*Task to complete:* Should the word "round" occur in a line of the records, copy that line.

*Data:*
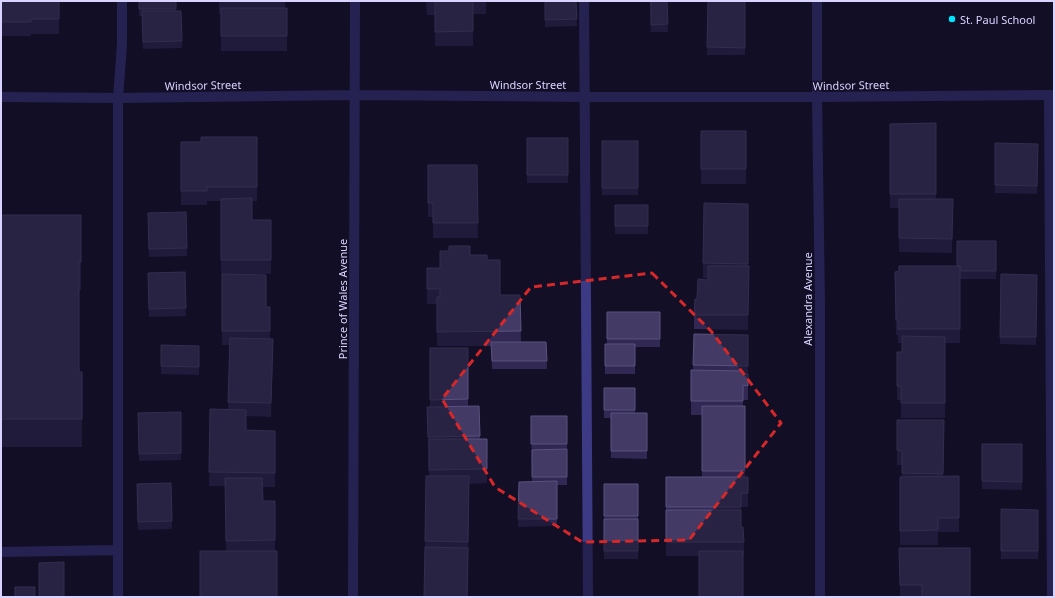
<svg xmlns="http://www.w3.org/2000/svg" width="1055" height="598" font-family="'Noto Sans',sans-serif">
	<rect width="100%" height="100%" fill="#130f26"/>
	<g fill="none" stroke-linecap="round" stroke-linejoin="round">
		<!-- lane -->
		<path stroke="#3d3a85" stroke-width="10" d="M 584,1 L 588,597
			M 1049,95 L 1052,597
			M 1,552 L 118,550
			M 118,597 L 118,98 L 122,44 L 122,1"/>
		<!-- street -->
		<path stroke="#3d3a85" stroke-width="10" d="M 817,1 L 817,97 L 820,305 L 820,597
			M 1,97 L 118,98 L 355,95 L 584,97 L 817,97 L 1054,95
			M 353,597 L 355,1"/>
	</g>
	<!-- wall -->
	<path fill="#312854" d="M 1,1 L 59,1 L 59,34 L 31,34 L 31,36 L 1,36 Z
		M 139,1 L 176,1 L 176,11 L 181,11 L 182,48 L 143,49 L 142,16 L 139,16 Z
		M 219,1 L 285,1 L 285,8 L 287,8 L 287,51 L 221,51 L 221,14 L 219,14 Z
		M 426,1 L 486,1 L 486,14 L 473,14 L 473,46 L 435,46 L 435,15 L 427,15 Z
		M 545,1 L 576,1 L 577,26 L 545,27 Z
		M 650,1 L 667,1 L 668,32 L 651,32 Z
		M 708,1 L 745,1 L 745,55 L 707,55 Z
		M 936,123 L 936,199 L 953,199 L 952,253 L 899,252 L 899,208 L 890,208 L 890,124 Z
		M 701,131 L 746,131 L 746,184 L 701,184 Z
		M 257,137 L 257,201 L 252,201 L 252,220 L 271,220 L 271,274 L 221,274 L 221,201 L 207,201 L 207,205 L 181,205 L 181,142 L 201,142 Z
		M 527,138 L 568,138 L 568,183 L 527,183 Z
		M 602,141 L 638,141 L 638,195 L 602,195 Z
		M 995,143 L 1038,144 L 1037,194 L 995,193 Z
		M 428,165 L 477,165 L 478,238 L 433,238 L 433,217 L 428,217 Z
		M 748,204 L 748,266 L 749,266 L 748,330 L 694,329 L 694,315 L 697,299 L 708,280 L 708,278 L 703,278 L 703,263 Z
		M 615,205 L 648,205 L 648,234 L 615,234 Z
		M 148,213 L 187,248 L 187,256 L 149,257 Z
		M 1,215 L 81,215 L 81,290 L 79,290 L 79,372 L 82,372 L 82,447 L 1,447 Z
		M 996,241 L 996,279 L 960,279 L 960,343 L 945,343 L 945,418 L 901,418 L 901,400 L 897,400 L 897,352 L 902,352 L 902,343 L 898,343 L 898,335 L 896,335 L 895,272 L 957,266 Z
		M 470,255 L 487,260 L 500,295 L 520,295 L 521,342 L 546,342 L 547,369 L 492,369 L 491,346 L 437,346 L 437,304 L 427,304 L 427,268 L 440,268 Z
		M 185,272 L 186,316 L 149,317 L 148,273 Z
		M 222,274 L 266,307 L 270,307 L 270,339 L 273,354 L 271,417 L 246,416 L 246,430 L 275,431 L 275,487 L 262,487 L 263,501 L 275,501 L 275,551 L 226,551 L 225,486 L 209,486 L 210,409 L 228,409 L 230,345 L 222,345 Z
		M 1001,274 L 1037,275 L 1036,345 L 1000,344 Z
		M 607,312 L 660,312 L 660,347 L 635,347 L 635,374 L 605,374 L 605,344 L 607,344 Z
		M 694,334 L 748,335 L 748,400 L 743,400 L 743,406 L 745,406 L 745,477 L 748,477 L 748,507 L 741,507 L 741,527 L 744,542 L 744,556 L 666,556 L 666,477 L 702,477 L 702,415 L 691,415 L 691,370 L 693,370 Z
		M 161,345 L 199,346 L 199,375 L 161,374 Z
		M 430,348 L 468,348 L 468,406 L 479,406 L 480,439 L 487,469 L 487,483 L 469,484 L 468,597 L 425,555 L 425,541 L 429,476 L 427,407 L 430,407 Z
		M 604,388 L 635,388 L 635,413 L 647,413 L 647,459 L 611,458 L 611,418 L 604,418 Z
		M 181,412 L 181,460 L 139,461 L 138,413 Z
		M 531,416 L 567,416 L 567,485 L 557,485 L 557,526 L 518,527 L 519,482 L 532,482 Z
		M 944,420 L 943,476 L 959,476 L 959,532 L 938,532 L 938,545 L 900,545 L 900,477 L 902,477 L 902,465 L 897,465 L 897,450 Z
		M 982,444 L 1022,444 L 1022,490 L 982,489 Z
		M 171,483 L 172,529 L 138,530 L 137,484 Z
		M 604,484 L 638,484 L 638,559 L 604,559 Z
		M 1001,509 L 1038,510 L 1038,559 L 1001,559 Z
		M 899,548 L 970,597 L 900,597 Z"/>
	<!-- shaded-wall -->
	<path fill="#1d163a" d="M 273,339 L 273,354 L 271,417 L 271,403 Z"/>
	<!-- building -->
	<path fill="#433a66" stroke="#5a527e" d="M 1,1 L 59,1 L 59,19 L 31,19 L 31,22 L 1,22 Z
		M 139,1 L 176,1 L 176,9 L 139,9 Z
		M 435,1 L 473,1 L 473,31 L 435,32 Z
		M 545,1 L 576,1 L 577,19 L 545,20 Z
		M 651,1 L 667,1 L 668,24 L 651,25 Z
		M 708,1 L 745,1 L 745,48 L 707,47 Z
		M 221,8 L 287,8 L 287,36 L 221,36 Z
		M 142,11 L 181,11 L 182,41 L 143,42 Z
		M 936,123 L 936,194 L 890,194 L 890,124 Z
		M 701,131 L 746,131 L 746,169 L 701,169 Z
		M 201,137 L 257,137 L 257,187 L 207,187 L 207,191 L 181,191 L 181,142 L 201,142 Z
		M 527,138 L 568,138 L 568,175 L 527,175 Z
		M 602,141 L 638,141 L 638,188 L 602,188 Z
		M 995,143 L 1038,144 L 1037,186 L 995,185 Z
		M 428,165 L 477,165 L 478,223 L 433,223 L 433,203 L 428,203 Z
		M 252,198 L 252,220 L 271,220 L 271,260 L 221,260 L 221,199 Z
		M 899,199 L 953,199 L 952,239 L 899,238 Z
		M 704,203 L 748,204 L 748,264 L 703,263 Z
		M 615,205 L 648,205 L 648,226 L 615,226 Z
		M 186,212 L 187,248 L 149,249 L 148,213 Z
		M 1,215 L 81,215 L 81,262 L 79,262 L 79,372 L 82,372 L 82,419 L 1,419 Z
		M 957,241 L 996,241 L 996,271 L 960,271 L 960,266 L 957,266 Z
		M 449,246 L 470,246 L 470,255 L 487,255 L 487,260 L 500,260 L 500,295 L 520,295 L 521,331 L 437,332 L 437,297 L 440,297 L 440,289 L 427,289 L 427,268 L 440,268 L 440,251 L 449,251 Z
		M 708,266 L 749,266 L 748,315 L 694,315 L 695,299 L 697,299 L 698,279 L 708,280 Z
		M 899,266 L 960,266 L 960,329 L 898,329 L 898,320 L 896,320 L 895,272 L 899,271 Z
		M 185,272 L 186,308 L 149,309 L 148,273 Z
		M 222,274 L 266,275 L 266,307 L 270,307 L 270,331 L 222,331 Z
		M 1001,274 L 1037,275 L 1036,337 L 1000,337 Z
		M 607,312 L 660,312 L 660,339 L 607,339 Z
		M 694,334 L 748,335 L 748,366 L 693,365 Z
		M 902,336 L 945,337 L 945,403 L 901,403 L 901,386 L 897,386 L 897,352 L 902,352 Z
		M 230,338 L 273,339 L 271,403 L 228,402 Z
		M 491,342 L 546,342 L 547,361 L 492,361 Z
		M 605,344 L 635,344 L 635,366 L 605,366 Z
		M 161,345 L 199,346 L 199,367 L 161,366 Z
		M 430,348 L 468,348 L 468,399 L 430,400 Z
		M 691,370 L 744,371 L 743,374 L 748,374 L 748,386 L 743,385 L 743,401 L 691,401 Z
		M 604,388 L 635,388 L 635,410 L 604,410 Z
		M 479,406 L 480,436 L 428,437 L 427,407 Z
		M 702,406 L 745,406 L 745,471 L 702,471 Z
		M 210,409 L 246,410 L 246,430 L 275,431 L 275,473 L 209,472 Z
		M 181,412 L 181,453 L 139,454 L 138,413 Z
		M 611,413 L 647,413 L 647,451 L 611,451 Z
		M 531,416 L 567,416 L 567,444 L 531,444 Z
		M 897,420 L 944,420 L 943,474 L 902,473 L 902,451 L 897,450 Z
		M 429,439 L 487,439 L 487,469 L 429,470 Z
		M 982,444 L 1022,444 L 1022,482 L 982,481 Z
		M 567,449 L 567,477 L 532,477 L 532,450 Z
		M 426,476 L 469,476 L 468,542 L 425,541 Z
		M 959,476 L 959,518 L 938,518 L 938,530 L 900,531 L 900,477 Z
		M 666,477 L 748,477 L 748,493 L 741,493 L 741,507 L 666,507 Z
		M 225,478 L 262,478 L 263,501 L 275,501 L 275,540 L 226,541 Z
		M 557,481 L 557,519 L 518,519 L 519,482 Z
		M 171,483 L 172,521 L 138,522 L 137,484 Z
		M 604,484 L 638,484 L 638,516 L 604,516 Z
		M 1001,509 L 1038,510 L 1038,551 L 1001,551 Z
		M 666,510 L 741,510 L 741,527 L 743,527 L 744,542 L 666,542 Z
		M 604,519 L 638,519 L 638,551 L 604,551 Z
		M 425,547 L 468,548 L 467,597 L 424,597 Z
		M 899,548 L 970,548 L 970,597 L 922,597 L 922,585 L 900,585 Z
		M 200,551 L 277,551 L 277,597 L 200,597 Z
		M 699,551 L 743,551 L 743,597 L 699,597 Z
		M 64,562 L 64,597 L 39,597 L 39,563 Z
		M 15,587 L 35,587 L 35,597 L 15,597 Z"/>
	<!-- marked area -->
	<path d="M0 0H1055V598H0ZM 652,273 L 711,331 L 781,423 L 689,540 L 582,542 L 495,487 L 442,399 L 531,287 Z" fill="#130f26" fill-opacity=".55" fill-rule="evenodd"/>
	<path fill="none" stroke="#d62828" stroke-width="3" stroke-dasharray="8 5" stroke-linejoin="round" d="M 652,273 L 711,331 L 781,423 L 689,540 L 582,542 L 495,487 L 442,399 L 531,287 Z"/>
	<!-- markers -->
	<circle fill="#00e5ff" stroke="#130f26" stroke-width="1.5" cx="952" cy="19" r="4"/>
	<g text-anchor="middle" dominant-baseline="central" stroke-width="3" stroke-linejoin="round" paint-order="stroke">
		<!-- poi labels -->
		<g font-size="11" fill="#d9d4ff" stroke="#130f26" text-anchor="start">
			<text x="960" y="19">St. Paul School</text>
		</g>
		<!-- street labels -->
		<g font-size="11" fill="#d9d4ff" stroke="#130f26">
			<text x="528" y="84">Windsor Street</text>
			<text transform="translate(203 85) rotate(-1)">Windsor Street</text>
			<text transform="translate(851 85) rotate(-1)">Windsor Street</text>
			<text transform="translate(342 299) rotate(-90)">Prince of Wales Avenue</text>
			<text transform="translate(807 299) rotate(-90)">Alexandra Avenue</text>
		</g>
	</g>
	<!-- border -->
	<rect width="1055" height="598" fill="none" stroke="#d9d4ff" stroke-width="4"/>
</svg>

*Written solution:*
	<g fill="none" stroke-linecap="round" stroke-linejoin="round">
	<path fill="none" stroke="#d62828" stroke-width="3" stroke-dasharray="8 5" stroke-linejoin="round" d="M 652,273 L 711,331 L 781,423 L 689,540 L 582,542 L 495,487 L 442,399 L 531,287 Z"/>
	<g text-anchor="middle" dominant-baseline="central" stroke-width="3" stroke-linejoin="round" paint-order="stroke">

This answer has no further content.